Better consumtion through technology?

 Cisco blog touts 1960s TV show!

Our most powerful modern myth is the notion of “progress” as defined by an every-expanding galaxy of consumer choices provided by that bubbling caudlron of double-double toil and trouble that is the global economy. And consumption is of course tightly tethered to advertising and branding, which are the mother’s milk of media, making the whole question of how to goose sales an issue of survival for us “content creators” whose works are the flypaper that Big Consumption uses to attract and retain ears and eyeballs.

So I was particularly amused to see TNS, one of the world’s leading advertising firms, summarize a report on a survey that asked consumers in Canada, China, France, Germany, Japan, Spain, the UK and US how they expect technology will change the nature of shopping in stores in the future. The summary says:

A confident 73% of shoppers globally say they expect to be using interactive touch screens in dressing rooms to communicate with sales assistants by 2015, while half or more expect that 3D body scanning and interactive dressing room mirrors will eliminate the stresses of trying on that new outfit. 

Really? Will these 3-D programs also make you look just a wee bit slimmer? Or will a soothing mechanical voice of a gender appropriate to your shopper profile — hot or husky depending on your orientation – tell you that the outfit looks great on you? And will you be able to believe it?

The TNS summary offers no details regarding methodology which is OK given that it is a free teaser circulated to draw attention to what is presumably a costly and thorough analysis that global retail brands will buy and take seriously. We are not those people and so we can amuse outrselves by thinking how the future never really turns out to be like the predictions. The future almost always manages to catch us by surprise.

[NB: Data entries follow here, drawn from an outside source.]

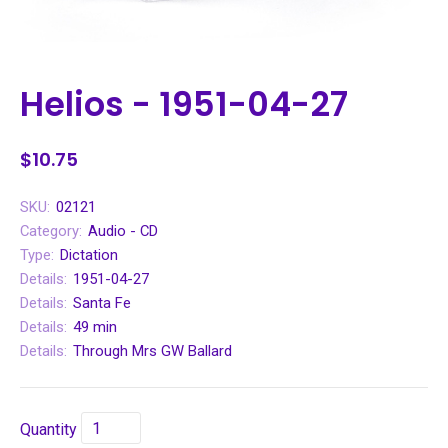
Helios - 1951-04-27
$10.75
SKU:
02121
Category:
Audio - CD
Type:
Dictation
Details:
1951-04-27
Details:
Santa Fe
Details:
49 min
Details:
Through Mrs GW Ballard
Quantity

The cartoon above is, for instance, shows a character from the 1962 TV show, the Jetsons, talking into a videophone. A Cisco blog used that image in October to talk about a new telepresence technology. But after 40 plus years ordinary folks can now get telepresence of a sort for little more cost than access to a camera-carrying PC with Interent access. Longer lead times than expected but broader impact when it arrives. That’s my sense of how technology affects the future.